Using Locke's charming, colourful and surreal illustrations to draw the reader in, Out of Nothing tells the story of the development of human thought and innovation, connecting the scientific concepts that underpin key inventions throughout mankind's history that have shaped our understanding of the world. Through the eyes of a little girl, the book explores everything from the invention of the written word to Einstein's theory of general relativity and Tim Berners-Lee's invention of the world wide web, and considers where mankind's dreaming mind might take us next. We caught up with Locke to discover how his collaboration with Blandy and Rutherford came about, and how the dreamlike story of Out of Nothing came together...
How did the project come about and what brought you, David Blandy and Dr Adam Rutherford together?
In 2012, the artist and my co-author of Out of Nothing, David Blandy, invited me to work on a project called Helix. Helix was commissioned by the amazing Wellcome Trust to celebrate the 60th anniversary of the discovery of DNA. David and I were teamed with Adam Rutherford and given a studio space in Lighthouse, Brighton, for a number of days to share ideas; Adam introduced us to some incredible things during this period. Helix resulted in a short film and comic, but during the course of making it, we began to realise that some of the ideas we wanted to explore would be best suited to a long form graphic novel.

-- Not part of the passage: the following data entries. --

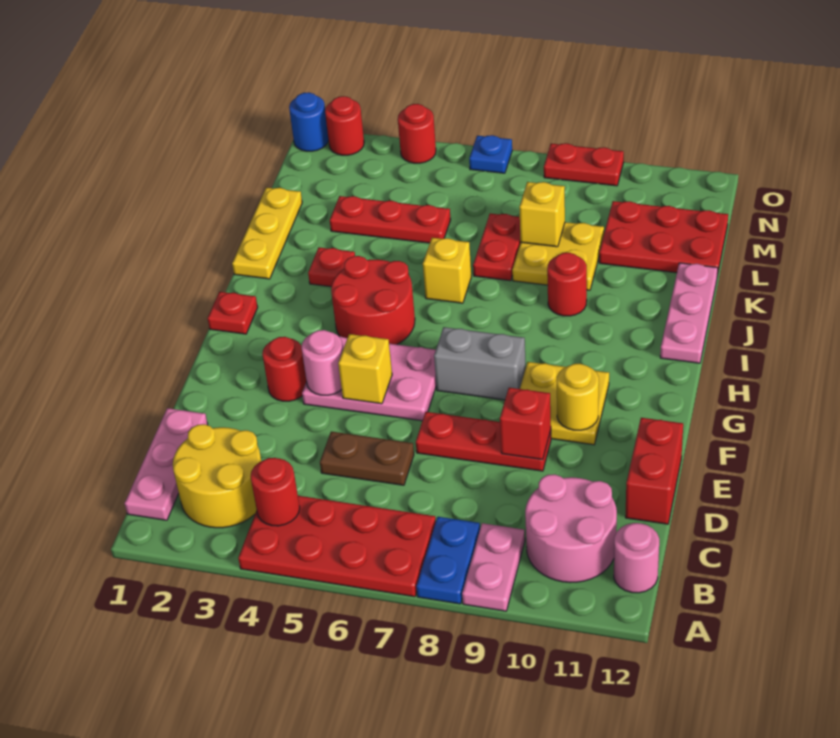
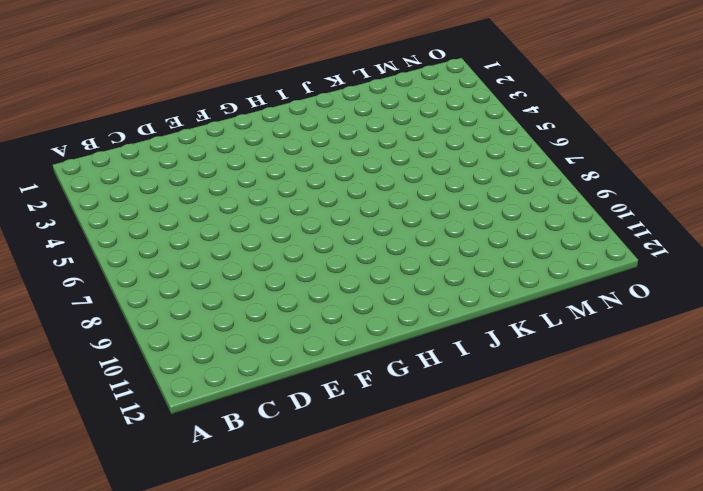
none -> red 2x4 plate [238,496,436,597]
none -> blue 1x2 plate [416,517,480,604]
none -> pink 1x2 plate [462,523,525,611]
none -> pink 1x3 plate [125,408,208,520]

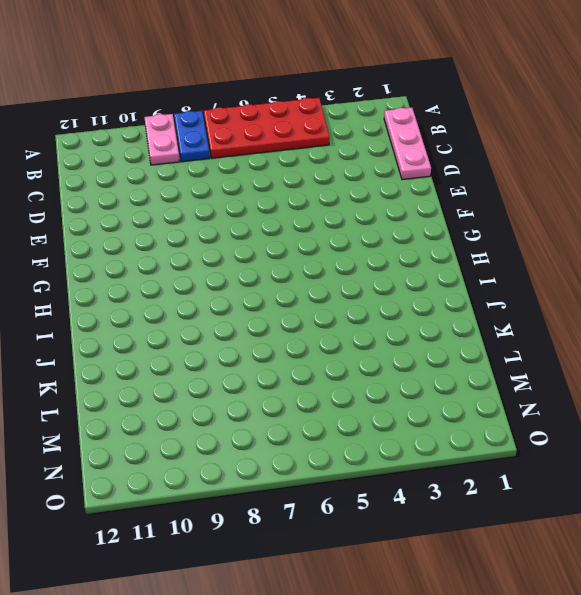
none -> yellow 2x2 round brick [173,424,261,528]
none -> pink 2x2 round brick [525,474,617,583]
none -> pink 1x1 round brick [614,523,659,593]
none -> brown 1x2 plate [320,432,414,485]

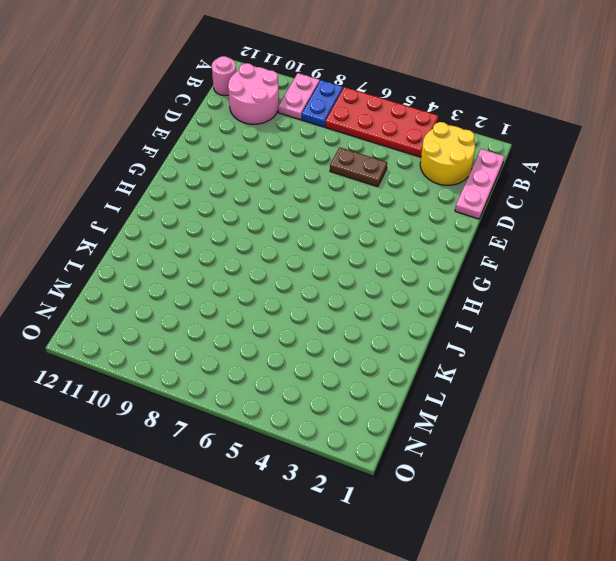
none -> red 1x2 brick [625,418,683,524]
none -> red 1x3 plate [416,412,551,471]
none -> red 1x1 round brick [262,337,306,401]
none -> pink 2x3 plate [302,336,436,421]

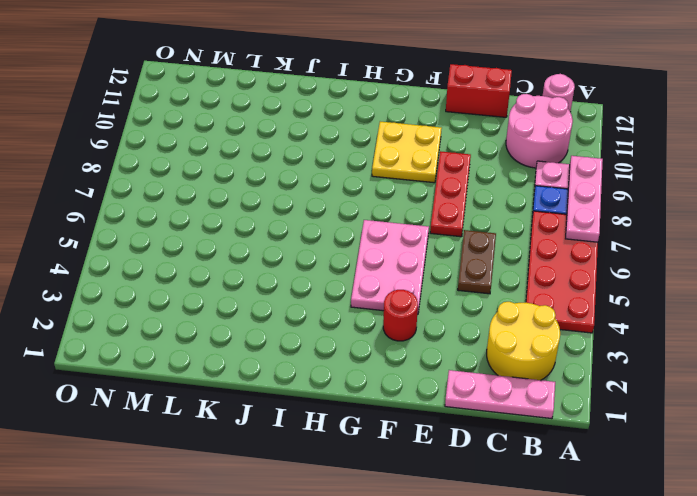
pink 1x3 plate [566,156,603,242] -> pink 1x3 plate turned to [660,263,718,363]
none -> grey 1x2 brick [434,327,526,400]
none -> red 1x1 plate [208,292,258,334]
none -> red 2x2 round brick [331,256,415,345]
none -> yellow 1x3 plate [232,188,302,279]

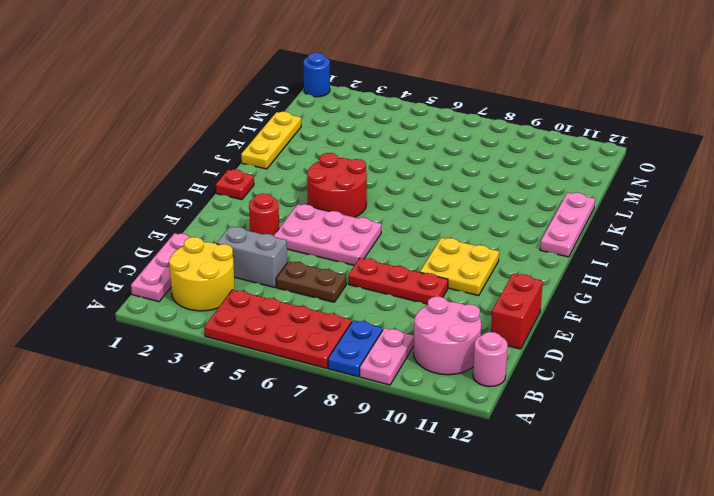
grey 1x2 brick [217,227,287,288] -> grey 1x2 brick moved to [434,327,526,400]
none -> red 1x1 plate [308,247,355,287]
none -> yellow 1x1 brick [423,238,471,303]
none -> red 1x1 round brick [547,253,587,316]
none -> red 1x2 plate [473,213,521,281]

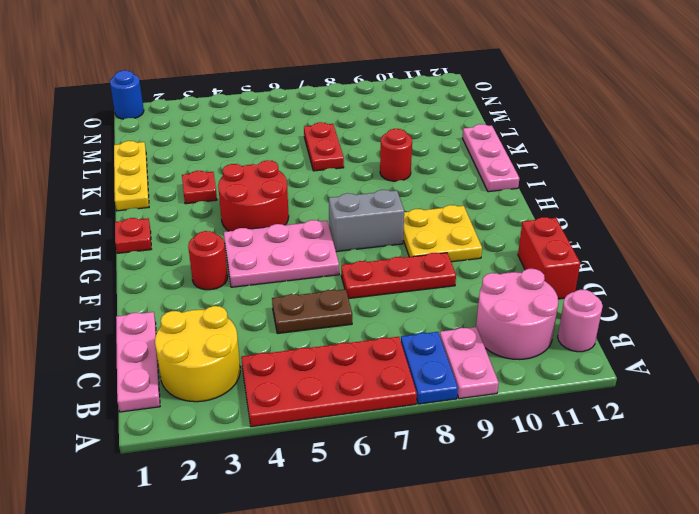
none -> yellow 1x1 brick [423,238,471,303]
none -> yellow 2x2 plate [512,222,604,290]
none -> red 1x3 plate [330,196,451,243]
none -> red 2x3 plate [599,201,728,276]

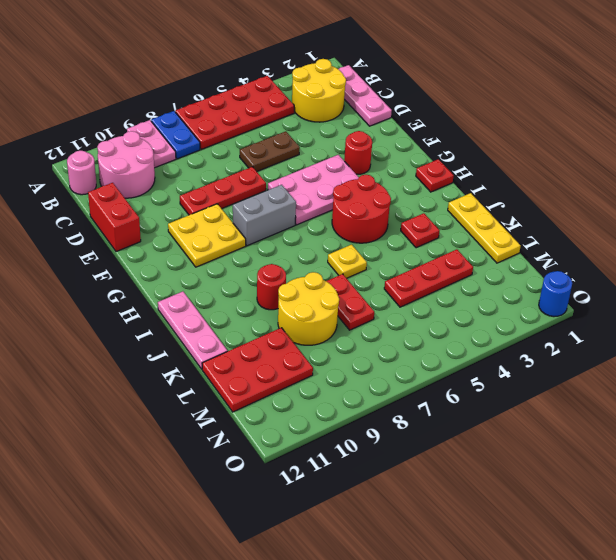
yellow 1x1 plate [328,245,367,278] -> yellow 1x1 brick [423,238,471,303]
yellow 2x2 round brick [278,272,339,345] -> yellow 2x2 plate [512,222,604,290]
none -> red 1x1 round brick [325,96,364,155]
none -> red 1x1 round brick [398,104,436,163]
none -> blue 1x1 plate [469,135,512,173]
none -> red 1x2 plate [544,143,624,186]

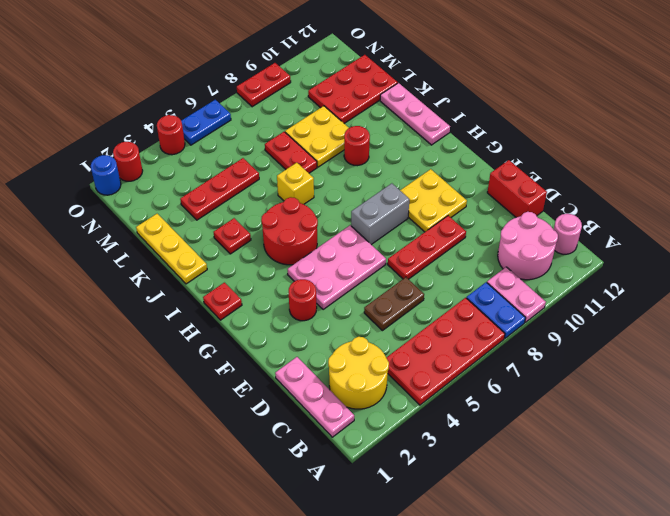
blue 1x2 plate [181,100,231,145] -> blue 1x1 plate [469,135,512,173]
none -> red 1x1 round brick [250,458,300,526]
none -> red 1x1 brick [500,388,551,460]
none -> pink 1x1 round brick [301,330,343,395]
none -> yellow 1x1 brick [338,334,392,404]

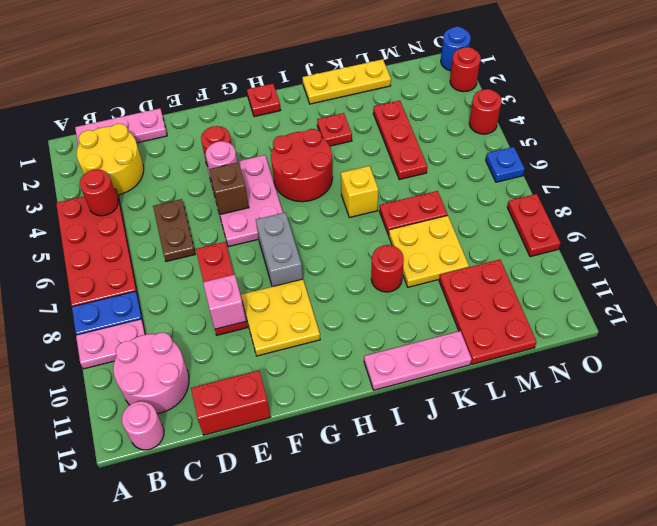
pink 1x1 brick [203,275,246,329] -> red 1x1 brick [500,388,551,460]
brown 1x1 brick [209,162,249,215] -> yellow 1x1 brick [338,334,392,404]
none -> yellow 1x1 round brick [557,364,599,430]
none -> yellow 1x1 brick [519,182,565,247]

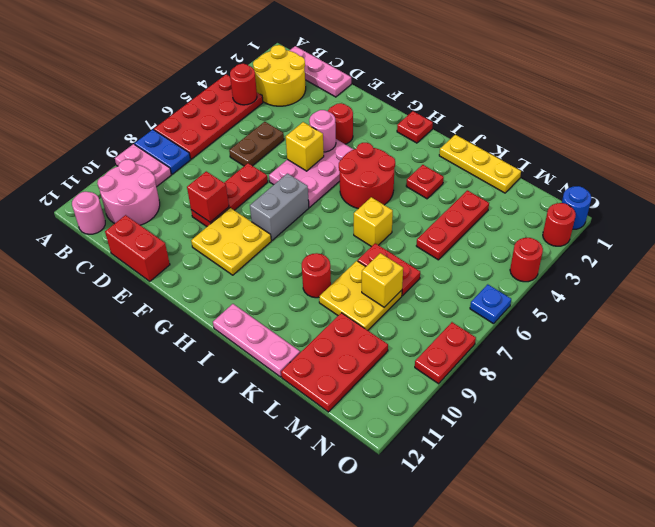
none -> yellow 1x1 round brick [557,364,599,430]

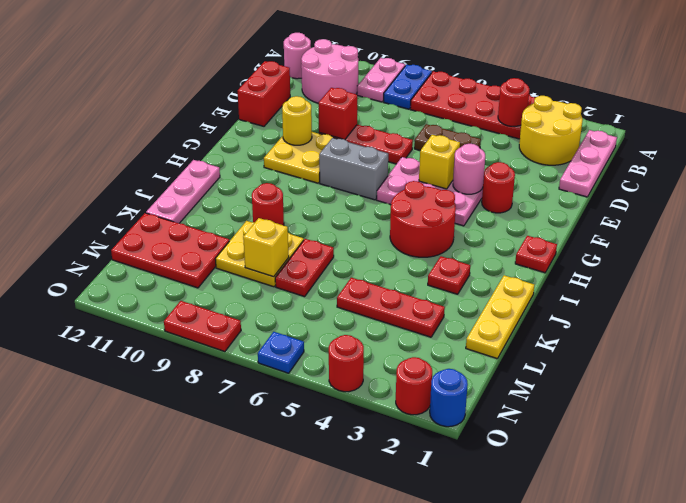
none -> yellow 1x1 brick [423,238,471,303]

Once Helix was finished, the creative director of Lighthouse at the time, Honor Harger, asked us what we had planned next. We presented an outline of a huge graphic novel we had been working on that was to be called A Brief History of Knowledge. She was really excited by the idea and offered to help us apply for a second round of funding from Wellcome. Happily that application was successful, and after a name change and a hell of a lot of work, resulted in Out of Nothing.